Dr Victoria Coleman from the National Measurement Institute has commenced her role as a member of the International Committee for Weights and Measures (CIPM). The CIPM is the peak international measurement body under The Metre Convention.
Dr Coleman’s election to the CIPM is a great achievement. Dr Coleman is the youngest female ever elected to this committee. She also becomes the first female President of the CIPM’s Consultative Committee for Length.
“It is a very exciting time to take on these roles. Metrology is at the heart of many measurement challenges. One current challenge is critical technologies,” explained Dr Coleman.
Technology is advancing at a rapid pace. This is clear in the digital economy, AI, and quantum technologies. Measurement science needs to evolve so it can respond in a timely way to these developments. This will help ensure confidence in these technologies.
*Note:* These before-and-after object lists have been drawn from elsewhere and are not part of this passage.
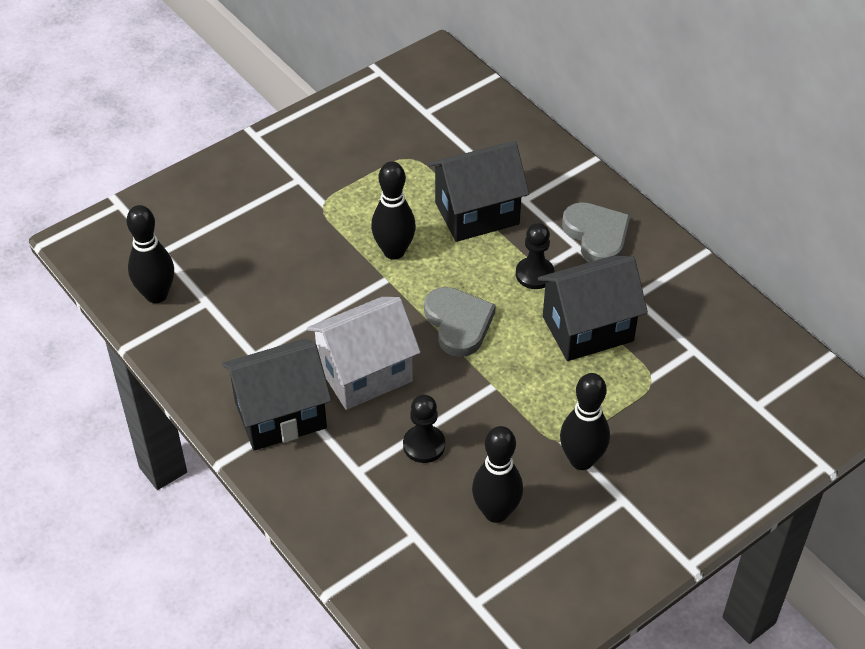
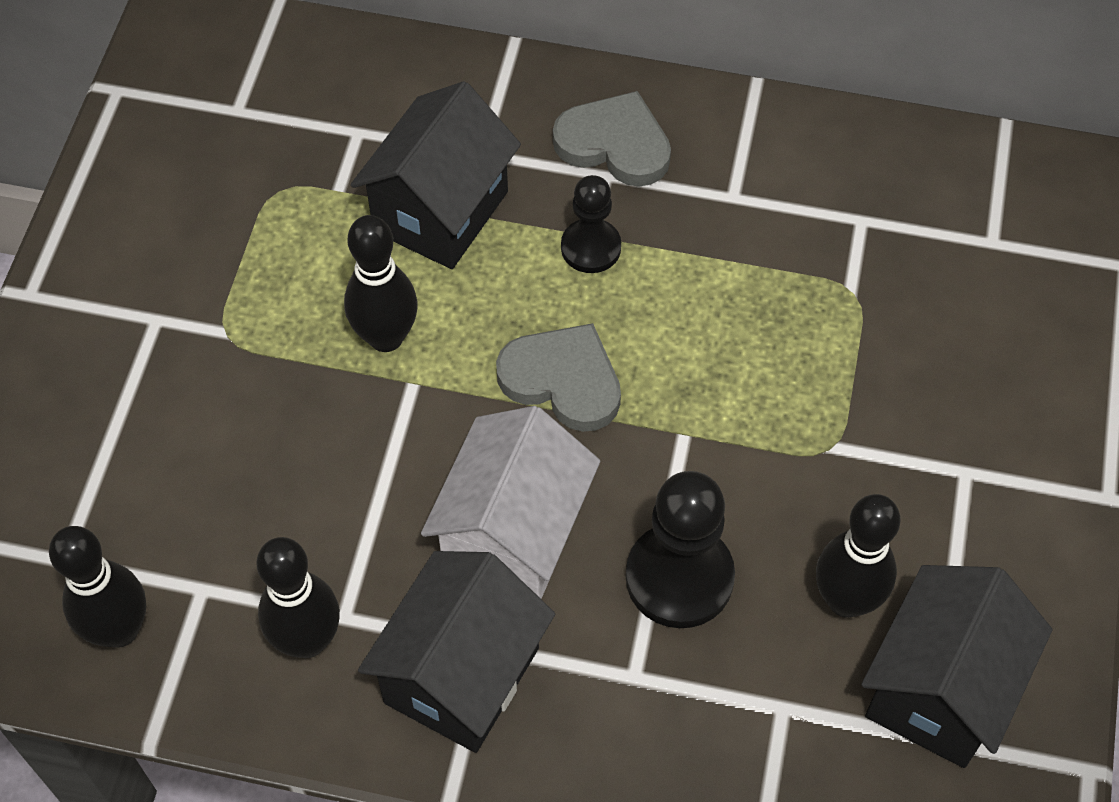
camera: 40 degrees left, 10 degrees up
(424, 445) = (679, 577): black pawn -> black pawn, size x1.62
(581, 460) = (875, 456): black bowling pin -> black bowling pin (307, 640)
(587, 329) = (721, 277): black house -> black house (939, 689)

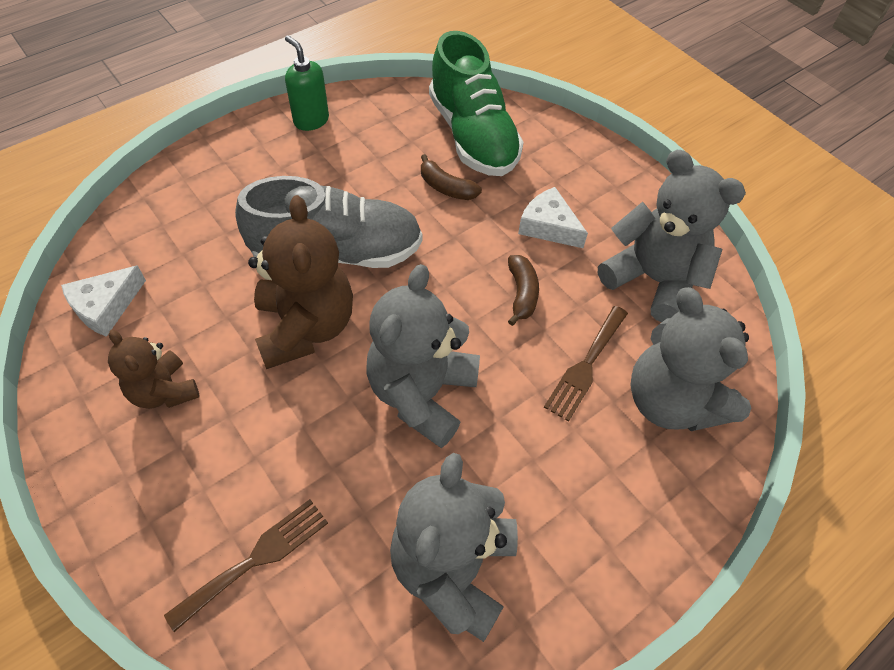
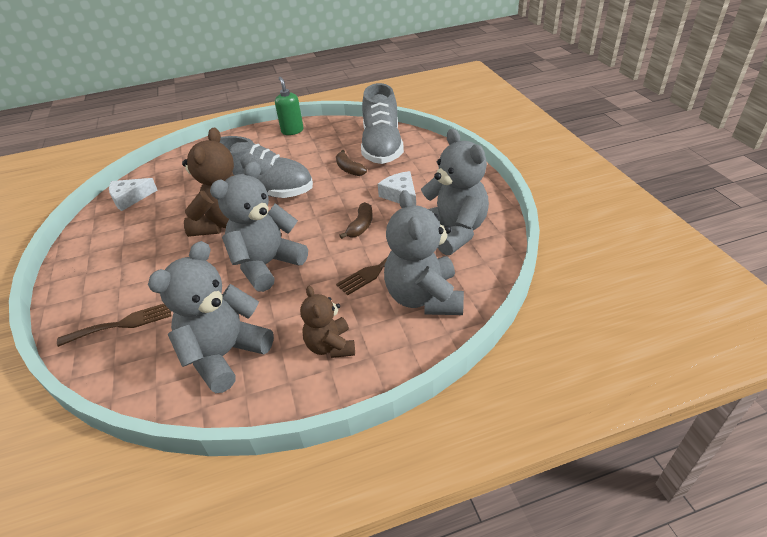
camera: 25 degrees right, 15 degrees down
(164, 391) = (131, 239): brown teddy bear -> brown teddy bear (330, 346)
(472, 136) = (382, 147): green shoe -> grey shoe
“The technology challenges we face are all interdisciplinary. They will need us to work across areas of domain expertise. Accurate measurements will be essential and will help drive innovation and commercialisation.”
“My own area of expertise, nanometrology, is an example of an interdisciplinary area. It brings together many aspects of material science. These include physics, engineering, chemistry, and biology,” Dr Coleman added.
A strong measurement system has economic, social and safety benefits for all Australians. The global measurement framework aligns national measurement standards and calibration and measurement capabilities.
The international measurement system supports Australian science, technology, and innovation. It does so by providing traceability to internationally recognised measurement standards. This reduces technical barriers to trade, and helps Australian industry and business compete in global markets.